Und gemessen an der geringen Kaufkraft in Berlin ist das Angebot an Einzelhandelsflächen in der Stadt ohnehin groß. Deshalb halten die Experten der Industrie- und Handelskammer weitere neue Einkaufszentren vor allem dann für verträglich, wenn sie in Gebieten mit einem bereits bestehenden großen Angebot an Kaufhäusern wie der Schlossstraße entstehen. Ganz neue Standorte wie das Anschutz-Areal könnten dagegen Kaufkraft von anderen etablierten Einkaufsmeilen absaugen.

Deshalb hatte der Bezirk Pankow bisher das Projekt von Krieger am Rangierbahnhof des Stadtteils ausgebremst. Der Bezirk stellt sich schützend vor die Einzelhändler im Stadtteilzentrum Alt-Pankow, die um ihre Umsätze fürchten beim Bau eines neuen Shoppingcenters. Eine ähnliche Auseinandersetzung gibt es um die – weit kleiner dimensionierten – Einkaufsflächen, die mit dem Zehlendorfer Wohnungsbauprojekt Truman Plaza entstehen sollen. Dieses Bauprojekt wurde allerdings trotz Widerständen genehmigt.
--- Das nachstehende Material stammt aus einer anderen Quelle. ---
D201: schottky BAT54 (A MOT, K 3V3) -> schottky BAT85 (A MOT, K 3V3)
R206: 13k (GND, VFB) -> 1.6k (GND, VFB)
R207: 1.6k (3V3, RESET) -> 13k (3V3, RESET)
„Das Gebiet des Ostbahnhofs ist ein eigenes Stadtteilzentrum, in dem eigene Handelsflächen städtebaulich zulässig sind“, sagte Daniela Augenstein, Sprecherin der Senatsverwaltung für Stadtentwicklung. Es bleibe aber zu prüfen, ob bei einer Bruttogeschossfläche von 65.000 Quadratmetern die zulässige Einzelhandelsfläche von 27.000 Quadratmetern überschritten ist. Dafür sei aber nicht der Senat zuständig, sondern der Bezirk.
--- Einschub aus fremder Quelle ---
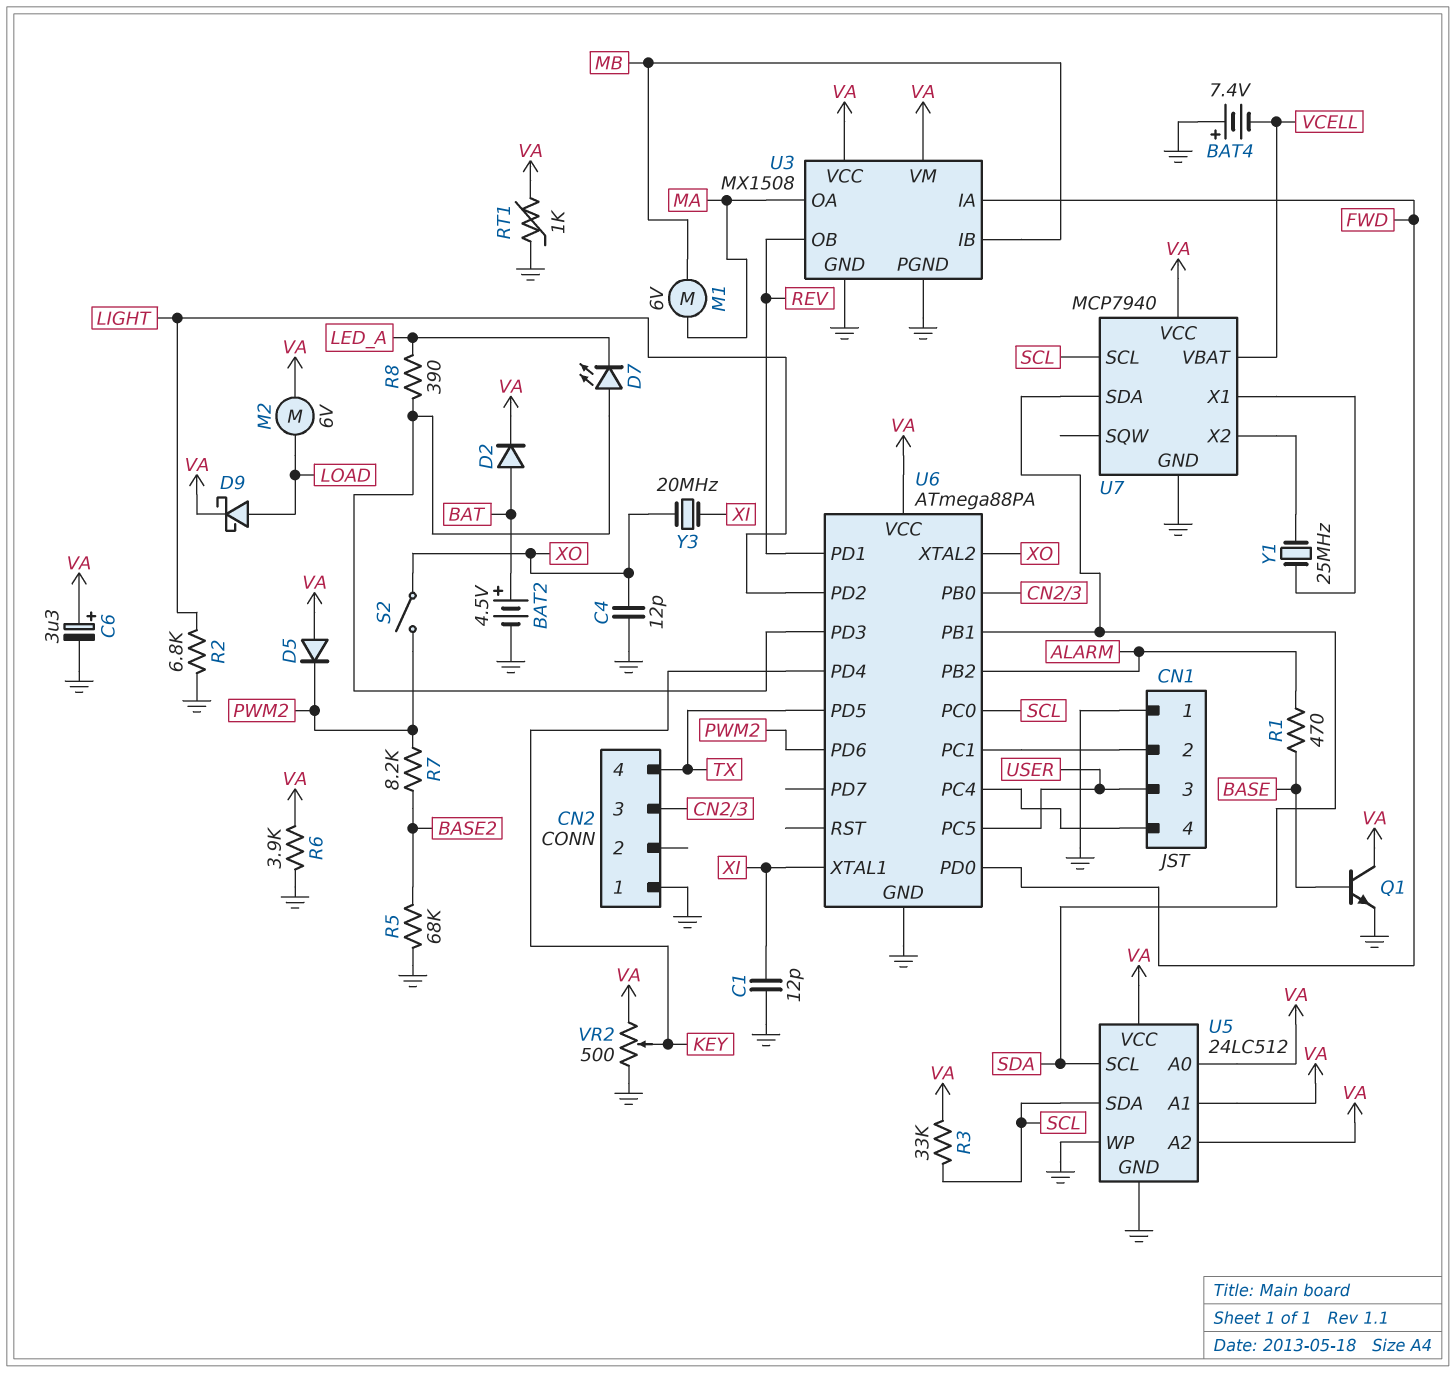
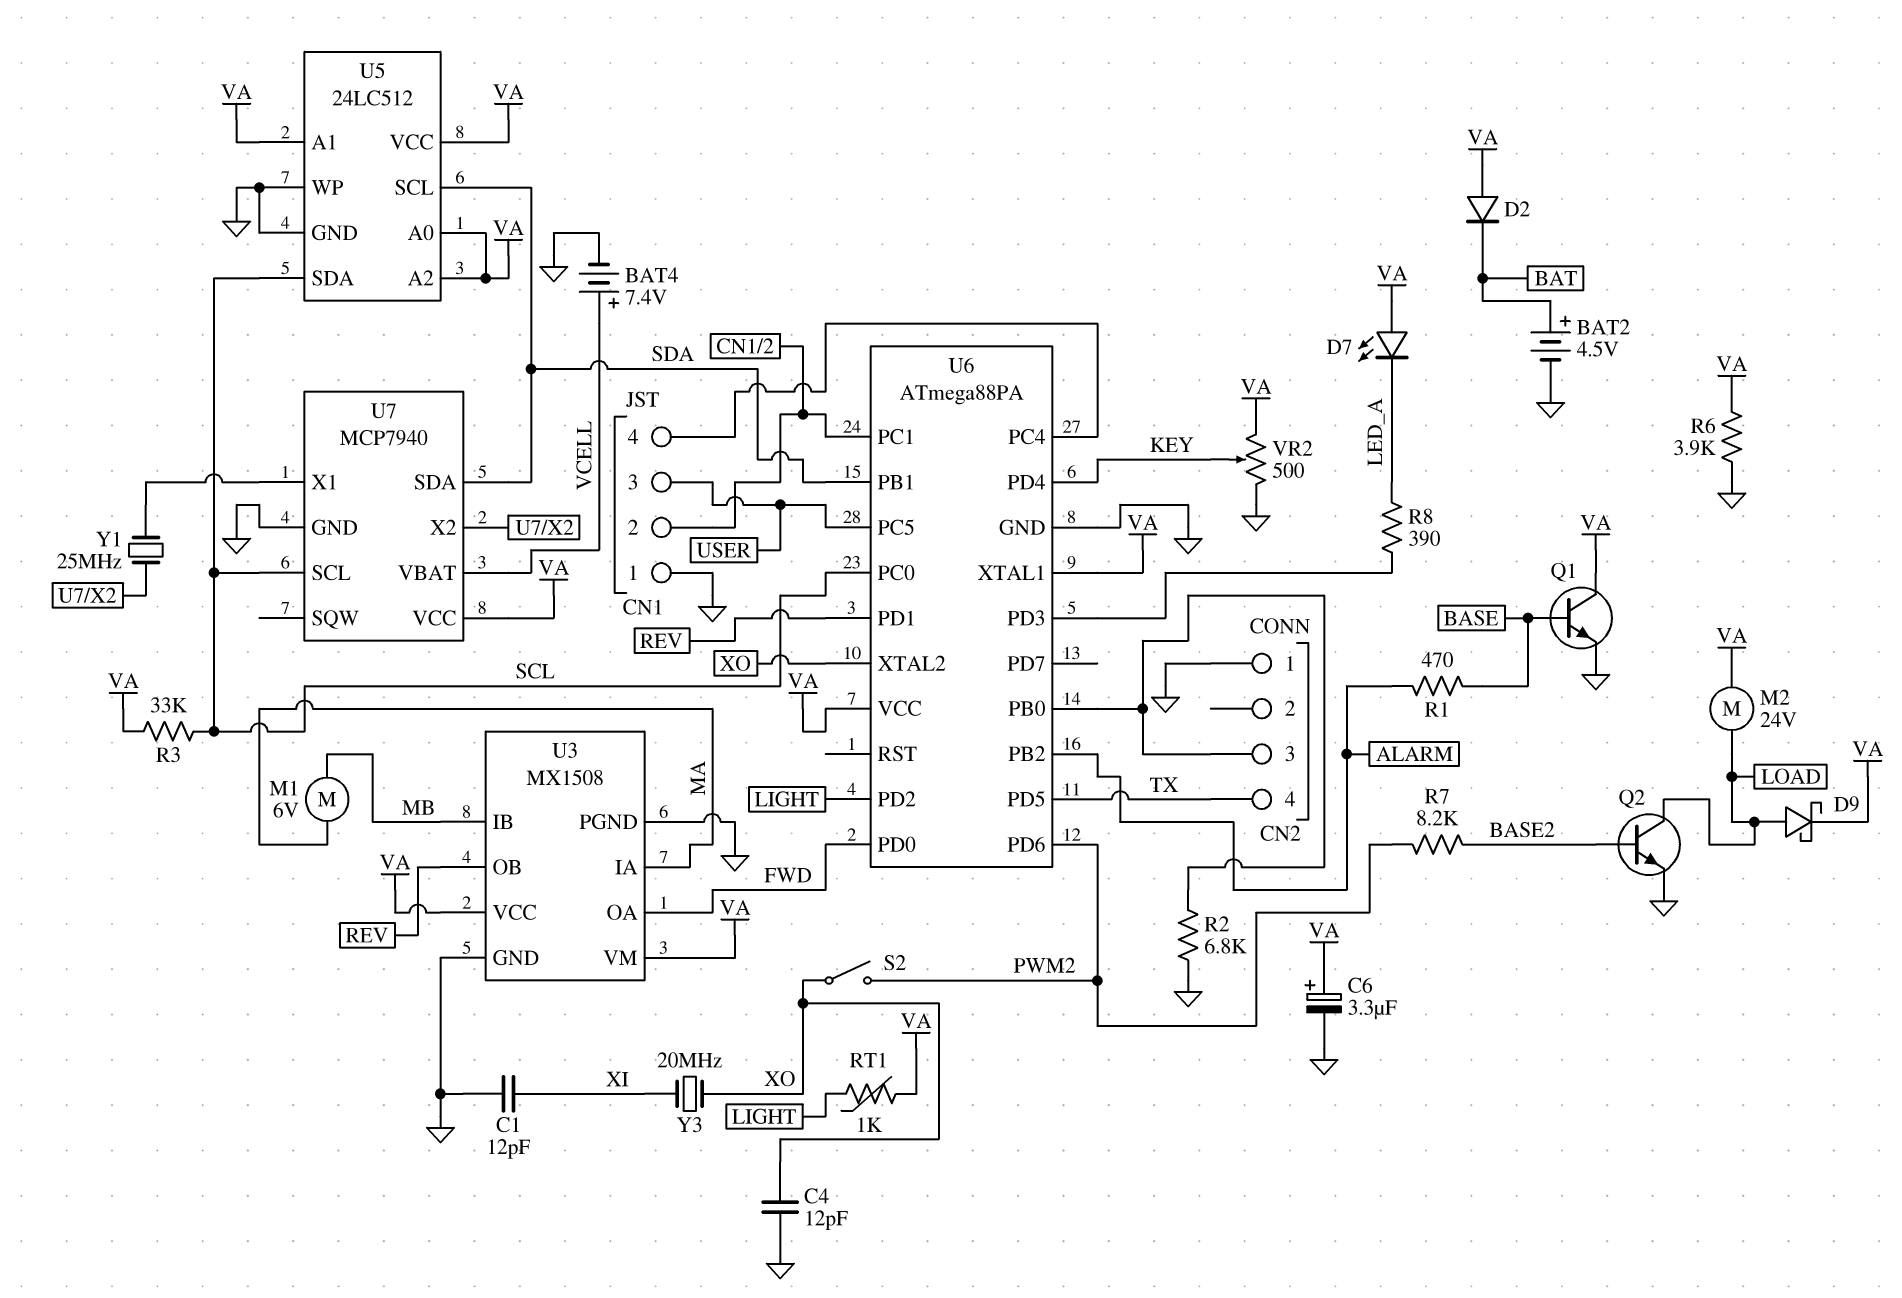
BAT4: 7.4V (plus GND, minus VCELL) -> 7.4V (plus VCELL, minus GND)
D2: diode (A BAT, K VA) -> diode (A VA, K BAT)
D5: diode (A VA, K PWM2) -> none
D7: LED (A U6/PD3, K LED_A) -> LED (A VA, K LED_A)
M2: motor 6V (LOAD, VA) -> motor 24V (LOAD, VA)
Q2: none -> NPN (B BASE2, C LOAD, E GND)
R2: 6.8k (GND, LIGHT) -> 6.8k (CN2/3, GND)
R5: 68k (BASE2, GND) -> none
RT1: 1k (GND, VA) -> 1k (LIGHT, VA)
U3 pin IA: FWD -> MA
U3 pin OA: MA -> FWD
U6 pin XTAL1: XI -> VA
Relativ gelassen sieht der Manager des Ring-Centers an der Frankfurter Allee, Marius Lorbach, die Pläne des neuen Wettbewerbers: „In Berlin ist die Konkurrenz im Einzelhandel seit jeher groß.“ Die drei Blöcke des Ring-Centers bieten eine Verkaufsfläche von 45.000 Quadratmetern. Sie versorgen die Bewohner von Friedrichshain und Lichtenberg. Der geplante Neubau von Anschutz liegt etwa fünf Kilometer entfernt, ebenso weit wie der Alexanderplatz mit dem größten Kaufhof Deutschlands, mit Alexa und der Neuen Mitte. Notfalls werde man neu über Sortiment und Marketing des Ring-Centers nachdenken, meint Lorbach.
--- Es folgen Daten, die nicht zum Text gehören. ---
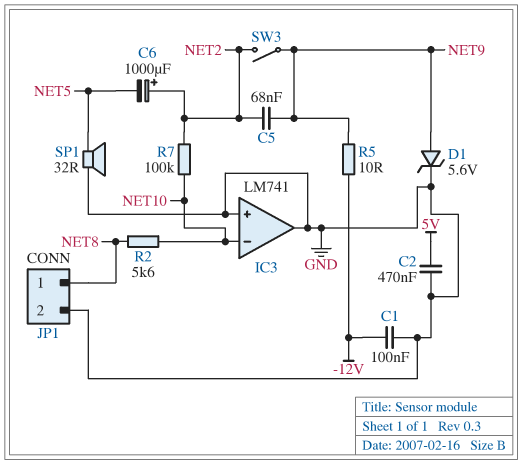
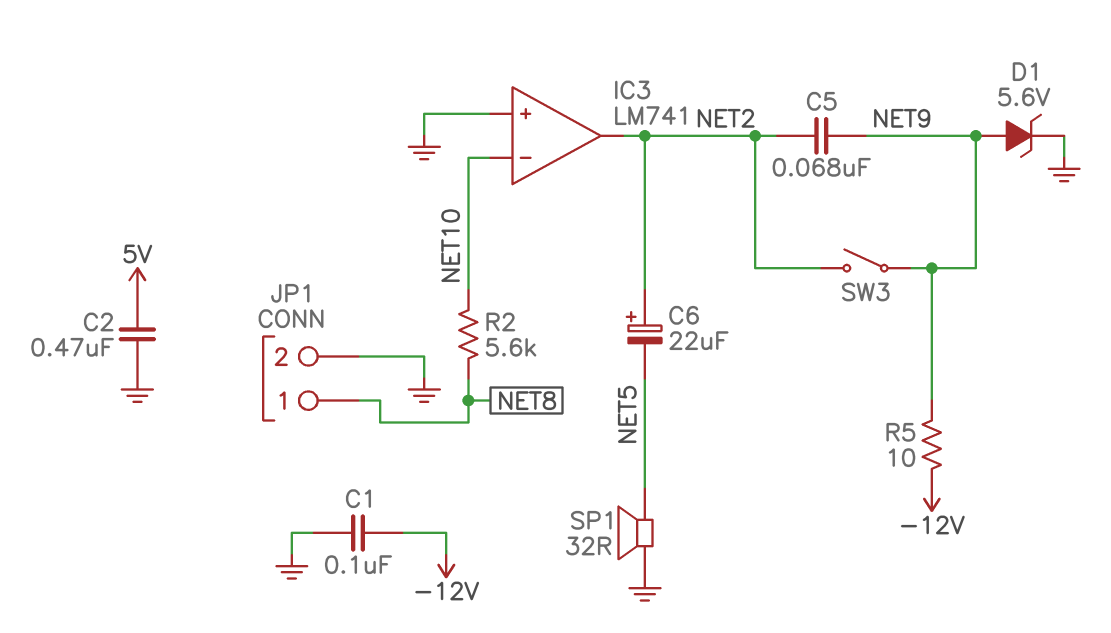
C6: 1000uF (plus NET2, minus NET5) -> 22uF (plus NET2, minus NET5)
IC3 pin out: GND -> NET2
R7: 100k (NET2, NET10) -> none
Nach Auffassung des Leiters des IHK-Arbeitskreises Bauleitplanung, dem Einzelhandelsexperten Christoph Meyer, entsteht eine problematische Wettbewerbssituation zwischen innerstädtischen Einzelhandelszentren, wenn Kaufkraft in einer Größenordnung von mehr als zehn Prozent von einem Standort zum anderen abfließt. Auch Meyer glaubt, dass das Zentrum auf dem Anschutz-Areal konkurrieren werde mit den Einkaufstempeln am Alexanderplatz und an der Frankfurter Allee. Bei der geplanten Bruttogeschossfläche von 65.000 Quadratmetern rechnet er mit einer Einzelhandelsfläche von grob geschätzt 35.000 Quadratmetern. Dies wäre mehr als die im städtebaulichen Vertrag vorgesehene Fläche.

Verwundert zeigen sich einzelne Beobachter über den Partner, den Anschutz ins Boot holte. Die Firma CKV habe zwar reichlich Projekte entwickelt, ein großflächiges Einzelhandelszentrum sei aber nicht unter den Referenzen der Firma.